The touts operating in front of the Komische Oper are a sure sign that “The Magic Flute” is one of the hottest tickets in Berlin right now.
As we stood sipping Sekt on the sidewalk on a baking night, we watched a gang in action, signaling surreptitiously to each other and making concealed handovers from sleeves to pockets. The last chance to catch this enchanting staging this season is on July 4 and -- no surprise -- it’s sold out.
There may be a chance of getting tickets at the door. If not, it’s coming back in February next year. Book now to avoid disappointment. Alternatively, you can catch it at the Los Angeles Opera, where it will premiere in November.
This visual fantasia holds appeal for film buffs and art fans as well as opera aficionados with its magical projected animations. A cocktail-swilling pink elephant squirts Papageno in the face. A terrified Tamino fails to escape the giant preying legs of an arachnid Queen of the Night, who spins a literal web around him as she lures him into her intrigue.
Silent movies with 1920s bob hairstyles, surrealist clocks and eyes, gothic horror and fairytales combine to form a retro artistic vocabulary which seems very at home in Berlin.
Characters fly over the roofs of houses, accompanied by an endearing spiky shadow cat. The elevator down to Sarastro’s underworld recalls Fritz Lang’s “Metropolis.” A trench-coat-clad Monostatos threatens Pamina with Red-Riding-Hood-style baying wolves on leashes. The flute is a butterfly-winged fairy who leaves a trail of musical notes in her wake.
It’s wonderfully lively and inventive, which it needs to be to grab the amount of attention that it has. After all, “The Magic Flute” is the most staged of all German-language operas.
The Komische Oper’s new Australian director, Barrie Kosky, collaborated with the British theater group 1927, comprising Suzanne Andrade and Paul Barritt. Kosky’s first season at the Komische Oper has been a successful one, with 75 percent of seats occupied compared with 66 percent in the previous season.
Much of the spoken dialogue of the original Singspiel is cut: Instead, silent-movie-style frames in cursive font give cropped versions of the text, accompanied by an 18th-century piano playing excerpts from Mozart fantasias.
While the visual pleasures come thick and fast, the staging never feels like overload. At times, the projections are pared down to just a white spotlight with the singer at the center, and the focus switches from the images to the performance.
Transforming the stage into a screen means that the staging is -- literally though never metaphorically -- flat, with the singers positioned on platforms at three different heights along a narrow strip at the front of the stage.
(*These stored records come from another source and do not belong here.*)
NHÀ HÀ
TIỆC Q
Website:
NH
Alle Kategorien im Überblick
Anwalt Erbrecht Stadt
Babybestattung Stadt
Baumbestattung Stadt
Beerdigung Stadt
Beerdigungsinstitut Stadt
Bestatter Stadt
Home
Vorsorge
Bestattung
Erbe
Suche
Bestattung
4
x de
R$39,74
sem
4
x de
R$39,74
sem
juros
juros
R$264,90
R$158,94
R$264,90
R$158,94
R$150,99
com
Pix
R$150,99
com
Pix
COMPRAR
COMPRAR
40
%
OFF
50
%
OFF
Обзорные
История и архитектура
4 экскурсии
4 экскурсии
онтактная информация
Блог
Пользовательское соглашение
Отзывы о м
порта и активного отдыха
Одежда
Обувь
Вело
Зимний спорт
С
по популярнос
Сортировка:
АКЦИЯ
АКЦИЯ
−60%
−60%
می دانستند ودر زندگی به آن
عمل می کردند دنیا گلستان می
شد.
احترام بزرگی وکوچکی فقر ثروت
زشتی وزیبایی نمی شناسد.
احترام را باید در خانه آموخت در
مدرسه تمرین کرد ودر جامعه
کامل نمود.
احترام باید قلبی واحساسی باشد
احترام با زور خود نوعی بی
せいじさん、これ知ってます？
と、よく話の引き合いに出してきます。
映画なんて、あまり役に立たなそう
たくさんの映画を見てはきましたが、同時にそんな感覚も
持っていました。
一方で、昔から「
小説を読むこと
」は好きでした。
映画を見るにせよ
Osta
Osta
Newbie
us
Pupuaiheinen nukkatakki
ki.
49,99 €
That limits their movements, yet the style of the staging calls for silent-movie exaggerated mime. Only Nicole Chevalier as Pamina managed to be particularly visually expressive in the performance I saw, helped by black lipstick, wide eyes and a dramatic heavy black lace dress for the scene where she threatens to commit suicide from the top of a projected cliff.
Beate Ritter was a powerfully vengeful Queen of the Night, surveying the stage from her spider’s perch at the top. The Komische Oper’s new Hungarian general music director Henrik Nanasi conducted. Rating: ****½.